Avignon Off : Dans l’ombre du Palais

Lagarce, Gautier et de Poncharra : une première sélection dans le off servie par des mises en scène étonnantes et saisissantes.

Gilles Costaz  • 11 juillet 2013 abonné·es

Jean-Luc Lagarce, mort il y a une dizaine d’années, est l’une des voix les plus troublantes du théâtre contemporain. On se dit même que le festival officiel aurait pu préférer Lagarce à Handke, avec qui il a pas mal d’affinités (l’amour-haine de la cellule familiale), car, chez l’auteur disparu, il n’y a pas de moralisation du dialogue. Dans son œuvre, les Règles du savoir-vivre dans la société moderne tient une place à part, puisque Lagarce s’est amusé à reprendre, en les amplifiant sournoisement, les conseils d’une mondaine de la fin du XIXe siècle, la baronne Staffe. Comment recevoir, comment se comporter avec les gens de son monde et avec les domestiques, quelle attitude à avoir avec une amie divorcée… ? Tout le bréviaire de l’aristocratie et de la grande bourgeoisie fossilisées dans leurs mœurs artificielles et hautaines !

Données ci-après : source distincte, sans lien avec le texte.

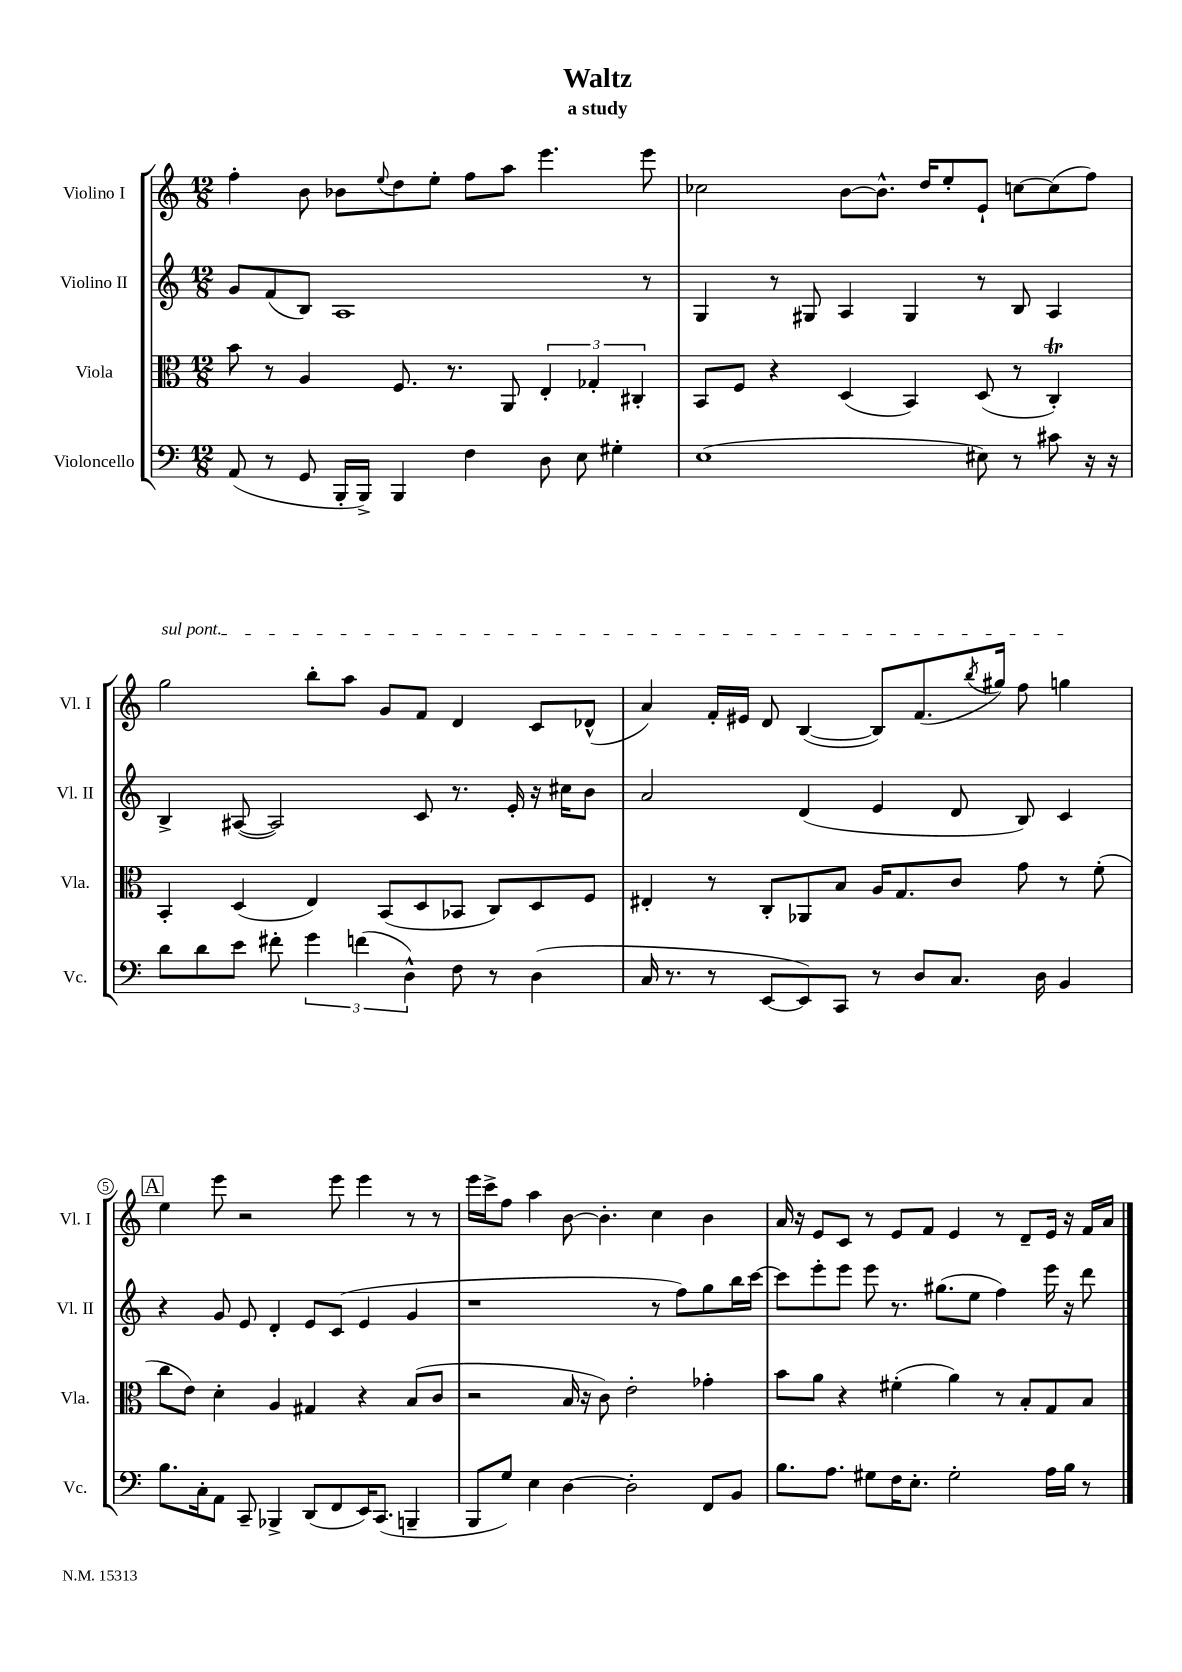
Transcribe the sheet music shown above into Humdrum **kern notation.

**kern	**kern	**kern	**kern
*staff4	*staff3	*staff2	*staff1
*clefF4	*clefC3	*clefG2	*clefG2
*k[]	*k[]	*k[]	*k[]
*M12/8	*M12/8	*M12/8	*M12/8
(8AA	8b	8g	4ff'
8r	8r	(8f	.
8GG	4A	8B)	8b
16BBB'	.	1A	8b-
16BBB^)	.	.	.
.	.	.	8qqee
4BBB	8.F	.	8dd
.	.	.	8ee'
.	8.r	.	.
4F	.	.	8ff
.	8AA	.	8aa
8D	6E'	.	4.eee
8E	.	.	.
.	6G-'	.	.
4G#'	.	.	.
.	6C#'	.	.
.	.	8r	8eee
=	=	=	=
(1E	8BB	4G	2cc-
.	8F	.	.
.	4r	8r	.
.	.	8G#	.
.	(4D	4A	[8b
.	.	.	8.b^^]
.	4BB)	4G#	.
.	.	.	16dd
.	.	.	8ee'
8E#)	(8D	8r	8e`
8r	8r	8B	[8cc
8c#	4C')	4A	(8cc]
16r	.	.	8ff)
16r	.	.	.
=	=	=	=
8d	4BB'	4B^	2gg
8d	.	.	.
8e	(4D	([8A#	.
8f#'	.	2A#])	.
6g	4E)	.	8bb'
.	.	.	8aa
(6f	.	.	.
.	(8BB	.	8g
6D^^)	.	.	.
.	8D	8c	8f
8F	8BB-	8.r	4d
8r	8C)	.	.
.	.	16e'	.
(4D	8D	16r	8c
.	.	16cc#	.
.	8F	8b	(8d-^^
=	=	=	=
16C	4E#'	2a	4a)
8.r	.	.	.
8r	8r	.	16f'
.	.	.	16e#
[8EE	8C'	.	8d
8EE])	8AA-	(4d	([4B
8CC	8B	.	.
8r	16A	4e	8B])
.	8.G	.	.
8D	.	.	(8.f
8.C	8c	8d	.
.	.	.	8qbb
.	.	.	16gg#)
.	8g	8B)	8ff
16D	.	.	.
4BB	8r	4c	4gg
.	(8f'	.	.
=	=	=	=
8.B	8cc	4r	4ee
.	8e)	.	.
16C'	.	.	.
8AA	4d'	8g	8eee
8CC~	.	8e	2r
4BBB-^	4A	4d'	.
(8DD	4G#	8e	.
8FF	.	(8c	8eee
16EE)	4r	4e	4eee
(8.CC	.	.	.
4BBB~	(8B	4g	8r
.	8c	.	8r
=	=	=	=
8BBB	2r	1r	16eee
.	.	.	16ccc^
8G)	.	.	8ff
4E	.	.	4aa
[4D	16B	.	[8b
.	16r	.	.
.	8c)	.	4.b']
2D']	2e'	.	.
.	.	8r	4cc
.	.	8ff)	.
8FF	4g-'	8gg	4b
8BB	.	16bb	.
.	.	[16ccc	.
=	=	=	=
8.B	8b	8ccc]	16a
.	.	.	16r
.	8a	8eee'	8e
8.A	.	.	.
.	4r	8eee	8c
8G#	.	8eee	8r
16F	(4f#'	8.r	8e
8.E'	.	.	.
.	.	.	8f
.	.	(8.gg#	.
2G#'	4a)	.	4e
.	.	8ee	.
.	8r	4ff)	8r
.	8B'	.	8d~
16A	8G	16eee	16e
16B	.	16r	16r
8r	8B	8ddd	16f
.	.	.	16a
==	==	==	==
*-	*-	*-	*-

Ce texte a beaucoup été joué, et toujours par des actrices. C’est un acteur travesti (si peu travesti !), Martin Juvanon du Vachat, qui en donne à présent une nouvelle interprétation, dans une mise en scène de François Thomas. Et c’est tout à fait étonnant. Au lieu de céder à la facilité d’un jeu music-hall, Martin Juvanon du Vachat évite tout clin d’œil et crée un étrange voyage vocal et physique dans ce personnage sûr de lui et à travers cette littérature professorale. Avec une drôlerie très personnelle et une gourmandise des mots, il désintègre une société qui appartient au passé mais dont l’écrasant conformisme demeure chez les familles plus béatement réactionnaires (Grenier à sel, 19 h 40). Qui se souvient de Théophile Gautier auteur de théâtre ? Celui qui portait un gilet rouge à la première d’ Hernani pour mieux défendre son ami Hugo a été totalement éclipsé par les grands romantiques de la scène. Comment Jean-Claude Penchenat et sa compagnie Abraxas ont-ils pensé à ressusciter ce mélo oublié Regardez mais ne touchez pas  ? On ne sait, mais le spectacle a déjà eu une belle carrière au Lucernaire, à Paris, avant d’arriver dans le off. Aussi hispanisant qu’Hugo, Gautier situe sa pièce dans l’Espagne de son temps. À cheval, la reine a eu la désagréable surprise d’être emportée par sa monture emballée. Un homme s’est porté à son secours. Mais les convenances – encore pires que chez la baronne de Lagarce – exigent qu’on mette à mort quiconque a frôlé le corps de la reine. En même temps, la suivante promet de se marier au sauveur de sa maîtresse. Deux chevaliers se présentent. Un imposteur et un authentique galant homme ! Il y a moins de passion sociale que chez Hugo dans ce mélo pas sérieux. Mais l’ironie de Gautier est réjouissante. Jean-Claude Penchenat a pris l’affaire à la blague avec la plus grande gravité dans l’organisation des coups de théâtre et des déclarations passionnées. Tous les changements se font à vue et la pauvreté des moyens devient l’un des partenaires d’une équipe majoritairement très jeune (Flore Gandiol, Damien Roussineau, Chloé Donn, Samuel Bonnafil…). Rien de tel que les spectacles faits avec rien mais avec beaucoup d’acteurs endiablés. C’est toute la verdeur emballante du théâtre (Le Chien qui fume, 14 h 05).

Pour revenir à l’écriture contemporaine, on signalera la reprise d’un spectacle dont nous avions déjà parlé à sa création, les Ratés, de Natacha de Poncharra. L’étrange histoire de jumeaux nés avec une tête de rat. Et une admirable fable moderne sur la différence et l’exclusion. Fanny Malterre a composé, avec les acteurs Jean-Christophe Allais, Sievert Rainer et Jean-Paul Vigier, un spectacle saisissant dont on peut dire, sans tricher, qu’il ne ressemble à aucun autre (Arto, 15 h 35).